Nucleoside analogues are molecules that share structural similarities with nucleosides and interfere with DNA replication. Many nucleoside analogues such as gemcitabine, a cytidine analogue, are an established part of cancer therapy. When integrated into the DNA, gemcitabine functions as a chain terminator and causes replication stalling, which leads to cell death. Other effects of Gemcitabine include dNTP pool depletion and inhibition of enzymes involved in DNA replication. Despite its established clinical use, the cellular mechanisms behind gemcitabine resistance and removal are not well understood.
Previous research has shown that MRE11 is involved in the gemcitabine removal and thus contributes to resistance of cancer cells against gemcitabine. MRE11 is a core enzyme part of the MRN complex. It is frequently mutated in certain types of colorectal cancer. The MRN complex is involved in DNA double strand break detection and repair as well as other pathways such as topoisomerase removal. Mirin, a small molecule inhibitor, has been shown to be an inhibitor of the MRE11 exonuclease function.

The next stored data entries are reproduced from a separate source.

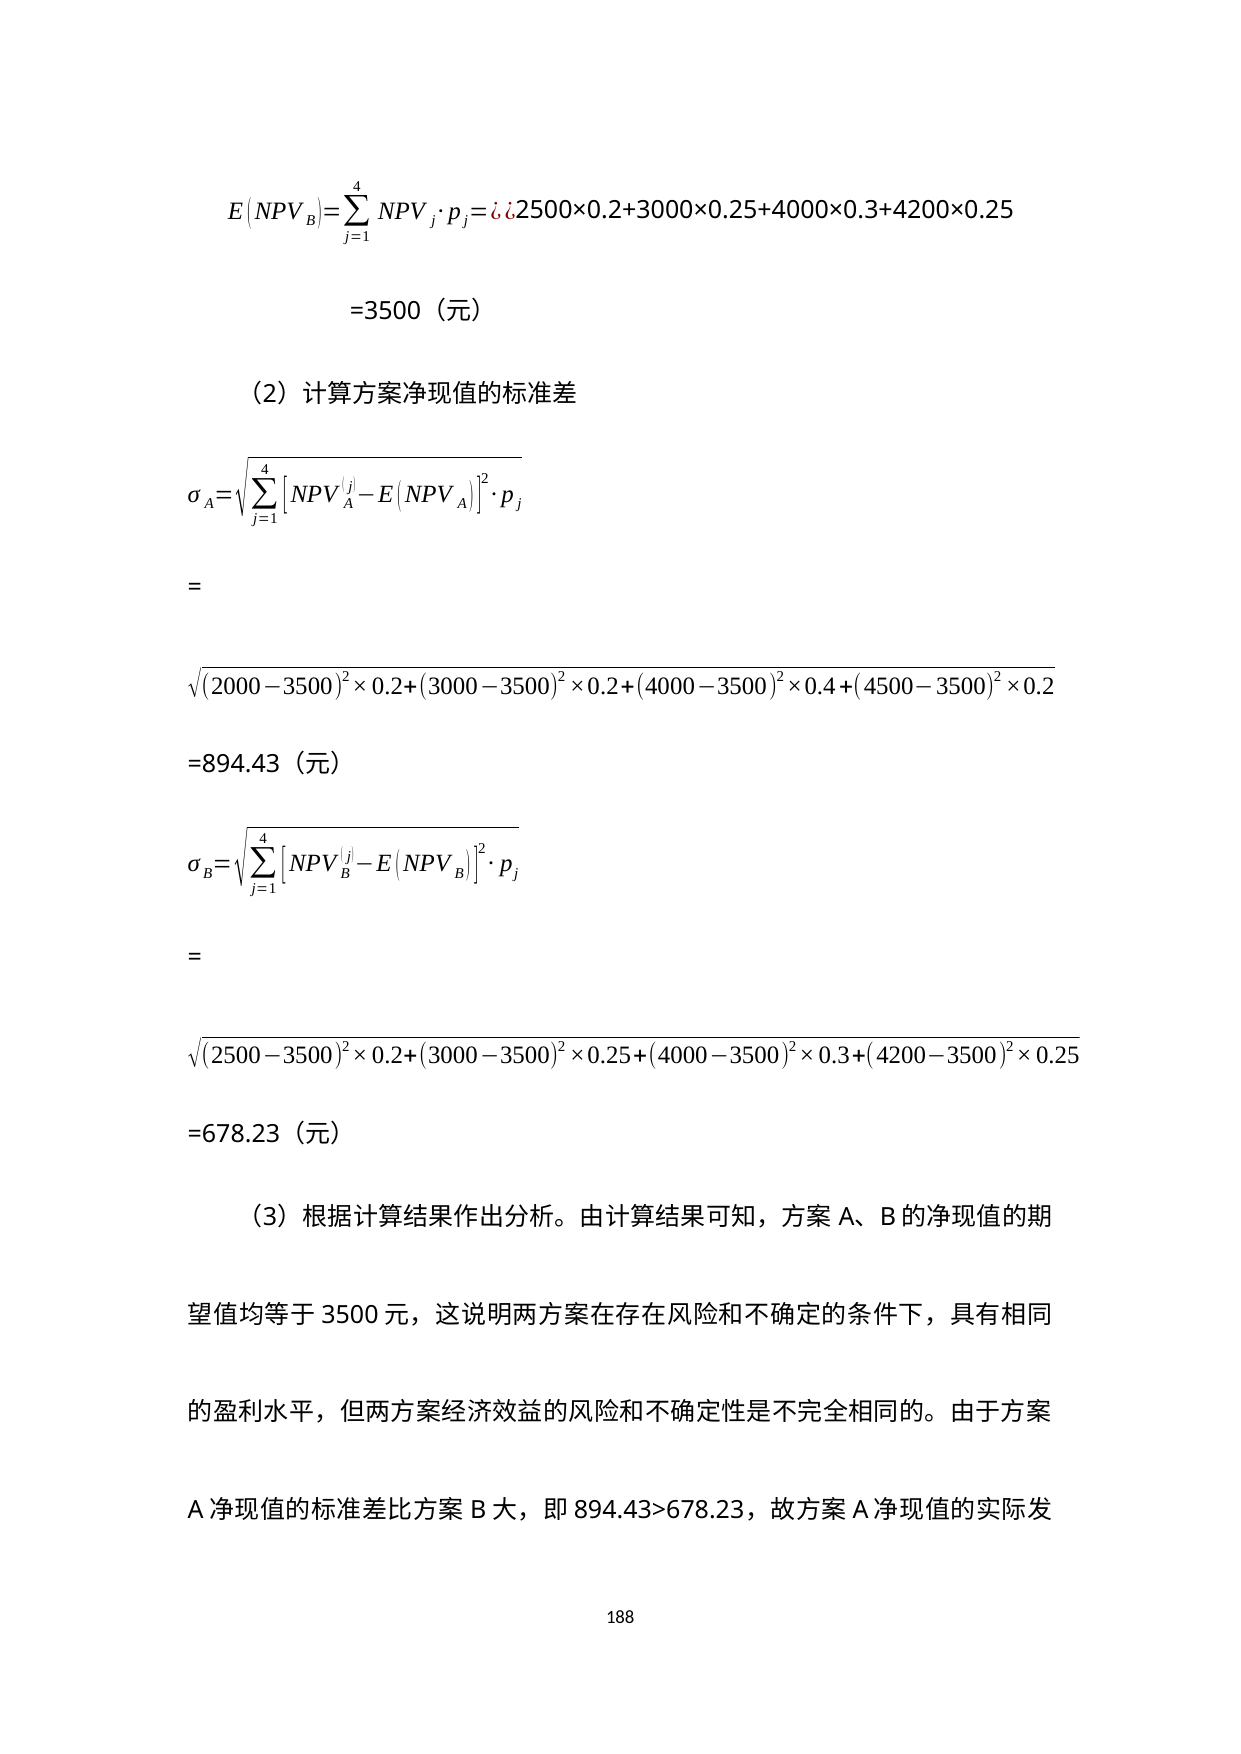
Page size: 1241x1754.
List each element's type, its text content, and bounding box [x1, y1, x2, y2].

text =894.43（元） [187, 729, 1053, 794]
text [187, 1182, 1053, 1540]
text =678.23（元） [187, 1099, 1053, 1164]
text 2500×0.2+3000×0.25+4000×0.3+4200×0.25 [187, 162, 1053, 259]
text = [187, 553, 1053, 716]
text =3500（元） [187, 276, 1053, 341]
text = [187, 923, 1053, 1086]
text （2）计算方案净现值的标准差 [187, 359, 1053, 424]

The research conducted in the context of this thesis shows that mirin exposure sensitises DT40 chicken B lymphocytes and human MRC5 lung fibroblasts to gemcitabine treatment. Furthermore, DT40 MRE11H129N/- cells innately deficient in MRE11 nuclease function showed sensitivity to gemcitabine as well, but no further sensitisation after mirin treatment. These results suggested that MRE11 exonuclease function might remove gemcitabine from the DNA. Analysis of the gemcitabine content of the DNA of gemcitabine-treated human and chicken cells via mass spectrometry showed that both mirin-treated and DT40 MRE11H129N/- cells have increased levels of genomic gemcitabine compared to control cells. Combined, these findings show that mirin specifically inhibits MRE11 exonuclease activity, and that MRE11 exonuclease activity contributes to the removal of gemcitabine from the DNA.
Additional experiments with a library of S. pombe strains with mutations in genes involved in DNA damage detection and repair, cell cycle, and genome maintenance identified a number of mutants sensitive to treatment with hydroxyurea, gemcitabine, fludarabine, or cytarabine; homologous repair mutants and cell cycle checkpoint mutants displayed high sensitivity specifically. These findings show that DNA repair mechanism and knowledge of the genetic composition of cells such as mutations in cancer cells can be utilised to increase the efficiency of drug treatment, by personalising cancer treatment and tailoring treatment to individual patients.